Monday, February 25, 2008

Earth

Earth (pronounced /'???/) is the third planet from the Sun and is the major of the terrestrial planets in the Solar System, in both diameter and mass. It is also referred to as the Earth, Planet Earth, and the World, and in several contexts, Gaia and Terra.

Home to millions of species including humans, Earth is the only place in the world where life is known to exist. Scientific evidence indicates that the planet formed 4.54 billion years ago, and life appear on its surface within a billion years. Since then, Earth's biosphere has considerably altered the atmosphere and other abiotic conditions on the planet, enable the proliferation of aerobic organisms as well as the formation of the ozone layer which, jointly with Earth's magnetic field, blocks harmful emission, permitting life on land.

Earth's outer surface is divided into several rigid segments, or tectonic plates, that regularly travel across the surface over periods of many millions of years. About 71% of the surface is enclosed with salt-water oceans, the remainder consisting of continents and islands; liquid water, necessary for all known life, is not known to exist on any other planet's surface. Earth's interior remains active, with a thick layer of comparatively solid mantle, a liquid outer core that generates a magnetic field, and a solid iron inside the core.

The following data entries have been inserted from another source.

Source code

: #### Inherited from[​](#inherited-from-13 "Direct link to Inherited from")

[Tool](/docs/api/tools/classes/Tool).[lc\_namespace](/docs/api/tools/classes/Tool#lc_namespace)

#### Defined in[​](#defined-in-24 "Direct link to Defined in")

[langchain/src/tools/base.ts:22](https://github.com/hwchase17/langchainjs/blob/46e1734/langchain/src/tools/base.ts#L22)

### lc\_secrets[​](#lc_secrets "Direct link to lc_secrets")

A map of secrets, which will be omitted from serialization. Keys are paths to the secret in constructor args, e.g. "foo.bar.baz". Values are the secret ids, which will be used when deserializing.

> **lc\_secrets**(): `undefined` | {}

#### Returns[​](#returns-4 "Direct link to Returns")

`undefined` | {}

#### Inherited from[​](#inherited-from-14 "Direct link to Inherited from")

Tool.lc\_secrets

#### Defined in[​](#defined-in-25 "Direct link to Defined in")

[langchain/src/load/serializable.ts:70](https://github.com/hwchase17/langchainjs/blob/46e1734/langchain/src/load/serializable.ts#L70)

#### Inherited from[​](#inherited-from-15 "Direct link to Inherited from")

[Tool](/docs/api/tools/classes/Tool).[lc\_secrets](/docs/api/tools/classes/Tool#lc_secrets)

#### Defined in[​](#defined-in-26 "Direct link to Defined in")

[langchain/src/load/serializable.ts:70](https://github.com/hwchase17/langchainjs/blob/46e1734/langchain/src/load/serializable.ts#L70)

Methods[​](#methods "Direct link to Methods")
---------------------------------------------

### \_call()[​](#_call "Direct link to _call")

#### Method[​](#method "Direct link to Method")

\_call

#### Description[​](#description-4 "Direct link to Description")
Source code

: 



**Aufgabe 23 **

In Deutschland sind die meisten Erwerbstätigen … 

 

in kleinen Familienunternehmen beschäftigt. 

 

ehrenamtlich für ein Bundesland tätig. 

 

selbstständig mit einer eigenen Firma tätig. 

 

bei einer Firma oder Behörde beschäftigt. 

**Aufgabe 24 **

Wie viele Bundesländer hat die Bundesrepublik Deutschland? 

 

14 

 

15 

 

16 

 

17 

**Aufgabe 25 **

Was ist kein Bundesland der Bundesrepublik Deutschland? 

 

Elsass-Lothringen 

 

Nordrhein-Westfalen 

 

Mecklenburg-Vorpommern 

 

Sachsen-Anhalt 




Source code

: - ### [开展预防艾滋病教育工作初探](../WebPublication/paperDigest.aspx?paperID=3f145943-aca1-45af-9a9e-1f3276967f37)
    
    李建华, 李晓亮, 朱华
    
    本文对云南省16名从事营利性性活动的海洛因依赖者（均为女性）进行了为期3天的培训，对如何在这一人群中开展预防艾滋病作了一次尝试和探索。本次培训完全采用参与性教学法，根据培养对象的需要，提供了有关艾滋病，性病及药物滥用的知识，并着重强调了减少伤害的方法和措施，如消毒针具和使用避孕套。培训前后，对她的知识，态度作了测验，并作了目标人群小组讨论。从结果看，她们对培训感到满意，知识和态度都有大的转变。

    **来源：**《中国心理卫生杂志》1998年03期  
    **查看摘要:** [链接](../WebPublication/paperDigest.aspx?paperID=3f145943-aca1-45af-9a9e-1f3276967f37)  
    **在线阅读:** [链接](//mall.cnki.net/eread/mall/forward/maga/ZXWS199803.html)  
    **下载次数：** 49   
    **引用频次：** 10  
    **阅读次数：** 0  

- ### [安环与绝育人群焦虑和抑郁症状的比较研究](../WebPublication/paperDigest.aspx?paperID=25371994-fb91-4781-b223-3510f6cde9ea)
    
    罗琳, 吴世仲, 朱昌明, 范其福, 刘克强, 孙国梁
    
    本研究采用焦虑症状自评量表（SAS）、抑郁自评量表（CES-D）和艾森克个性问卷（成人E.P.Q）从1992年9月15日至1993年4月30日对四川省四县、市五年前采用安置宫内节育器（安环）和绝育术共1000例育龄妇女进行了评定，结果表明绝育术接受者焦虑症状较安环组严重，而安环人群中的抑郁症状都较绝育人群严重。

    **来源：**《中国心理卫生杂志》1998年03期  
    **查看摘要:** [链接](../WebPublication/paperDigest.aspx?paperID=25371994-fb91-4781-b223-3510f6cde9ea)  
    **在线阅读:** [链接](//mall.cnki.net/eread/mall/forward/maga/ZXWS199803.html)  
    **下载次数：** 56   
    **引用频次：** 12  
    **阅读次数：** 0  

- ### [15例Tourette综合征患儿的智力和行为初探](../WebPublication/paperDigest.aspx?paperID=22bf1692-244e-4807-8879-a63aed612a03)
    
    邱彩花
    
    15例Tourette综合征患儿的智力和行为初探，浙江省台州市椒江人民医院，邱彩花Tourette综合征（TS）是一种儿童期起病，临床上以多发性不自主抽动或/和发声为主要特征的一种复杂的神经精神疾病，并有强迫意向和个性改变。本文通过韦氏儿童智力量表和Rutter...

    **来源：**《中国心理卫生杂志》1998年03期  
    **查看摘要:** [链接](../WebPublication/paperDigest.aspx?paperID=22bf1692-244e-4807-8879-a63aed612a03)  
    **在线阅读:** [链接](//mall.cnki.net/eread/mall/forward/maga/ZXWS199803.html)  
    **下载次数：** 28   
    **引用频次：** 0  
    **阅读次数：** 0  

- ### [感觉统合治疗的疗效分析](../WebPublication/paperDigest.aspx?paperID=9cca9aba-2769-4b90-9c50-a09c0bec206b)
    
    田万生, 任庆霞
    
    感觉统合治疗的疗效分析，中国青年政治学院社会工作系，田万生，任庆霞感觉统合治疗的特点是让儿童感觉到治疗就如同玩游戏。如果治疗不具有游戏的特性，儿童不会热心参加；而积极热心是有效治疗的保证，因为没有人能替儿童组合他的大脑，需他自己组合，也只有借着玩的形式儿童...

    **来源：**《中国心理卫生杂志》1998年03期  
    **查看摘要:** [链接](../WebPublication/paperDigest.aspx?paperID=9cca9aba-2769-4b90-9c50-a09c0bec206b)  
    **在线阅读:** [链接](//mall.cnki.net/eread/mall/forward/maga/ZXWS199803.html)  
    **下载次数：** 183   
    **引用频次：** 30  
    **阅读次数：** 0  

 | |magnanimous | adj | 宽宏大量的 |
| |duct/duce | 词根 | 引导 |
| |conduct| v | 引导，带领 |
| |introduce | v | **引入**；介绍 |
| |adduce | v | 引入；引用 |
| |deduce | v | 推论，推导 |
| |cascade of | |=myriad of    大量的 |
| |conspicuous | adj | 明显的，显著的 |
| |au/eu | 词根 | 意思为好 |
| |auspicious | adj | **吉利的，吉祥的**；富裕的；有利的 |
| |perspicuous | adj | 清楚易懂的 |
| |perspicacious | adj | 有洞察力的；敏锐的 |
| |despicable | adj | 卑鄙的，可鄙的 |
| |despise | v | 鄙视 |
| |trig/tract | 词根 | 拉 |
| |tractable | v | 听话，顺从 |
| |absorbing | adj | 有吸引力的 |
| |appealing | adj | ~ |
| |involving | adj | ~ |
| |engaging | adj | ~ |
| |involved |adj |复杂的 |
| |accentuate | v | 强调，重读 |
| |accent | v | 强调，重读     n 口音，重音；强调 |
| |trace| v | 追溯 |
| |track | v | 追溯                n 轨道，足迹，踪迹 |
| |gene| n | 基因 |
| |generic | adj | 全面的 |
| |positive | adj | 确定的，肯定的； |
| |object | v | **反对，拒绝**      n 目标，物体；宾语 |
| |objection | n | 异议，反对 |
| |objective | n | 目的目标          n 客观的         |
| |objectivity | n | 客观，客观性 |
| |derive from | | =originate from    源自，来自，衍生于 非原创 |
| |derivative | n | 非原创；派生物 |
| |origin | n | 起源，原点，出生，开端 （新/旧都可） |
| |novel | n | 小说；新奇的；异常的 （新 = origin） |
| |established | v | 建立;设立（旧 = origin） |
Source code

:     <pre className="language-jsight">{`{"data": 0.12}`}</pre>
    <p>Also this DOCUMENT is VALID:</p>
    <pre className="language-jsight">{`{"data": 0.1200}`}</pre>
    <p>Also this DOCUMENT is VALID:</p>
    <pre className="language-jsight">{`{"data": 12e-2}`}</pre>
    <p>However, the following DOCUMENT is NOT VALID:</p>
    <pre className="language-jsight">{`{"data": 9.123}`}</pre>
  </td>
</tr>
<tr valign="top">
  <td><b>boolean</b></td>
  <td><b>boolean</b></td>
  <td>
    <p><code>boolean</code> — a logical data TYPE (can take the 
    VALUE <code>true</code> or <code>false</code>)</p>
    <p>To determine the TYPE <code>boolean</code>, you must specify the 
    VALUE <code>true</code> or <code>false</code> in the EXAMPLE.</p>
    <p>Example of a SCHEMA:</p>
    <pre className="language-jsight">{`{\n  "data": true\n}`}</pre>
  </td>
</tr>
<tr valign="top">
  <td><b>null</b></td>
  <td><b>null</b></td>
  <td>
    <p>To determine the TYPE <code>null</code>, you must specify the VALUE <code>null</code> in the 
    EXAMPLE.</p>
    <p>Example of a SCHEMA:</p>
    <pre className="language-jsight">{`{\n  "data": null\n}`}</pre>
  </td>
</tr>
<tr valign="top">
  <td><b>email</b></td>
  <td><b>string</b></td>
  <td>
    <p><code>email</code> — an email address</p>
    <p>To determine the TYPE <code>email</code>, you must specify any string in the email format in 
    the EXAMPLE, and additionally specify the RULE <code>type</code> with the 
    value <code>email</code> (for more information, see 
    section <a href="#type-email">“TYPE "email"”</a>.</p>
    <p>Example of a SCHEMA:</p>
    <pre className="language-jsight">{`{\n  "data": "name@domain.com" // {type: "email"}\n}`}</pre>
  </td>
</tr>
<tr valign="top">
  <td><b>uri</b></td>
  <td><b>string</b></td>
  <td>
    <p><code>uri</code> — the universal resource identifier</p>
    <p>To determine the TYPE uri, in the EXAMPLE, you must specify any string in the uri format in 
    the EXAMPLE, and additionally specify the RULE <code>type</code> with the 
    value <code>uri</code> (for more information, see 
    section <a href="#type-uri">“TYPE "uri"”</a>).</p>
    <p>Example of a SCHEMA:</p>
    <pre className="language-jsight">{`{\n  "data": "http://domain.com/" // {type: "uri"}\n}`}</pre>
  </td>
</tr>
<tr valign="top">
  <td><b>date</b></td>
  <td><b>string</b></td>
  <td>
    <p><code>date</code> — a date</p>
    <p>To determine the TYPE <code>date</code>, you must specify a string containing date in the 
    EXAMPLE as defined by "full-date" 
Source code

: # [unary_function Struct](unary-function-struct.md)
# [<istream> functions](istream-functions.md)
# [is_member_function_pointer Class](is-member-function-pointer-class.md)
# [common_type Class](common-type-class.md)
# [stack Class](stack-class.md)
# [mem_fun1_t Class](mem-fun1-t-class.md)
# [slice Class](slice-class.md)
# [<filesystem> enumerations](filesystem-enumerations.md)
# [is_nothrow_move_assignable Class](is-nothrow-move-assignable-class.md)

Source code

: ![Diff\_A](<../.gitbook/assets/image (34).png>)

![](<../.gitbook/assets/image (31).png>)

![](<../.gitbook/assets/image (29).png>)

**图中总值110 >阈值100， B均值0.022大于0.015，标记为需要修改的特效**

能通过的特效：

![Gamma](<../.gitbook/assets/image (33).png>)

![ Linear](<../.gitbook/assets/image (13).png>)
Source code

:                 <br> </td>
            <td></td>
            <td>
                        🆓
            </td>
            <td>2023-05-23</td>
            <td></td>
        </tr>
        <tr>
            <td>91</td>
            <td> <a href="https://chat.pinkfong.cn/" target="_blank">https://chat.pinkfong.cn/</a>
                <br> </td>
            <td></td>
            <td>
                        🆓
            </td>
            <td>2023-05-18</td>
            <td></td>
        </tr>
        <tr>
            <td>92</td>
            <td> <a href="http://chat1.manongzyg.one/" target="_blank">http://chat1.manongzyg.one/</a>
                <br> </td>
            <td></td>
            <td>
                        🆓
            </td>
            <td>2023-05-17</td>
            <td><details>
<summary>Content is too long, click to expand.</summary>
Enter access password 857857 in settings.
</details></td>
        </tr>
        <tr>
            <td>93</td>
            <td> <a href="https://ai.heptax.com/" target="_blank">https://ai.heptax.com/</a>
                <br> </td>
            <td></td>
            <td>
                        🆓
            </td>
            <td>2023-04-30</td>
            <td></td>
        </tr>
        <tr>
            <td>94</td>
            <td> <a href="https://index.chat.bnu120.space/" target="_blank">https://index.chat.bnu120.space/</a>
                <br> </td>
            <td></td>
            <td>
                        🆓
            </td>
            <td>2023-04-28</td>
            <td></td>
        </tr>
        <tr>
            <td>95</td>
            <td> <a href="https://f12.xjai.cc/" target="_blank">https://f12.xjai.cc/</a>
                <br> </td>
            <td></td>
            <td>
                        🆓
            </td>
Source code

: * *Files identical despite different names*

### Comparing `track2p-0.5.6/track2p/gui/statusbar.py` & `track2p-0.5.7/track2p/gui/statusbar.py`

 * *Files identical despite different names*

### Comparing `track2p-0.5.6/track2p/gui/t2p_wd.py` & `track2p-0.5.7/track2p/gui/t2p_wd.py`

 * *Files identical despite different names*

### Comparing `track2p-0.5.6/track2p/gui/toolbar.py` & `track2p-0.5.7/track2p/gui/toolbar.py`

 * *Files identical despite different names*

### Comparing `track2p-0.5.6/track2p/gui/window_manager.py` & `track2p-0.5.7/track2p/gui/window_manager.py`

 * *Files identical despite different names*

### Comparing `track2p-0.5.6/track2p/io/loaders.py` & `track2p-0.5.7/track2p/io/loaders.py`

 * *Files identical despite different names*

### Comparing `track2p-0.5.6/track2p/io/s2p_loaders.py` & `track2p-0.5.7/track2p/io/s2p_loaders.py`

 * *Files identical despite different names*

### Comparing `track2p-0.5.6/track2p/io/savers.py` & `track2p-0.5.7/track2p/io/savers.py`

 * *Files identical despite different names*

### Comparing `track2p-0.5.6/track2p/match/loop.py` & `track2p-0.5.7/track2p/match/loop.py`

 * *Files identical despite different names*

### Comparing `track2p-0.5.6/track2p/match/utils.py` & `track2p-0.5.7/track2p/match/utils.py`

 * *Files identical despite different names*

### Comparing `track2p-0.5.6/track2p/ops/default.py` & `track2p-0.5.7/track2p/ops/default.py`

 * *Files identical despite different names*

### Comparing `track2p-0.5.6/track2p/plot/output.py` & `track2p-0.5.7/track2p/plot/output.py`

Tuesday, February 19, 2008

Pomegranate

The Pomegranate (Punica granatum) is a fruit-bearing deciduous shrub or tiny tree growing to 5–8 m tall. The pomegranate is native to the region from Afghanistan, Pakistan, and Iran to the Himalayas in northern India and has been enlightened and naturalized over the whole Mediterranean region and the Caucasus since antique times. It is widely cultivated throughout Armenia, Azerbaijan, Iran, and India, the drier parts of Southeast Asia, Peninsular Malaysia, the East Indies, and tropical Africa. Introduced into Latin America and California by Spanish settlers in 1769, pomegranate is now cultivated mostly in the drier parts of California and Arizona for its fruits exploited commercially as juice products in advance in popularity since 2001. In the global functional food industry, pomegranate is included among a novel category of exotic plant sources called super fruits.

In the Northern Hemisphere, the fruit is classically in season from September to January. In the Southern hemisphere, it is in period from March to May.

Monday, February 11, 2008

What is Spamdexing?

Spamdexing has frequent methods, such as repeating unrelated phrases, to control the relevancy or prominence of resources indexed by a search engine, in a manner inconsistent with the idea of the indexing system. Some consider it to be a part of search engine optimization; though there are numerous search engine optimization methods that get better the quality and exterior of the content of web sites and serve content useful to many users. Search engines use a variety of algorithms to end relevancy ranking. Some of these contain determining whether the search term appears in the META keywords tag, others whether the search term appear in the body text or URL of a web page. Many search engines test out for instances of spamdexing and will remove believe pages from their indexes. In addition people working for a search-engine organization can quickly block the results-listing from entire websites that use spamdexing, perhaps alert by user objects of false matches. The rise of spamdexing in the mid-1990s made the majority important search engines of the time less useful.

Monday, February 04, 2008

Custom duty

Customs is a power or agency in a country in charge for collecting customs duties and for controlling the flow of people, animals and goods (including personal effects and hazardous items) in and out of the country. Depending on local legislation and regulations, the import or export of some goods may be controlled or prohibited, and the customs agency enforces this system. The customs agency may be different from the colonization authority, which monitors persons who leave or enter the country, checking for suitable documentation, apprehend people wanted by international search warrants, and impede the entry of others deemed hazardous to the country.
A customs duty is a charge tax on the import of goods or export of goods. In England, customs duties were conventionally part of the customary revenue of the king, and therefore did not need parliamentary consent to be levy, unlike excise duties, land tax, or other impositions.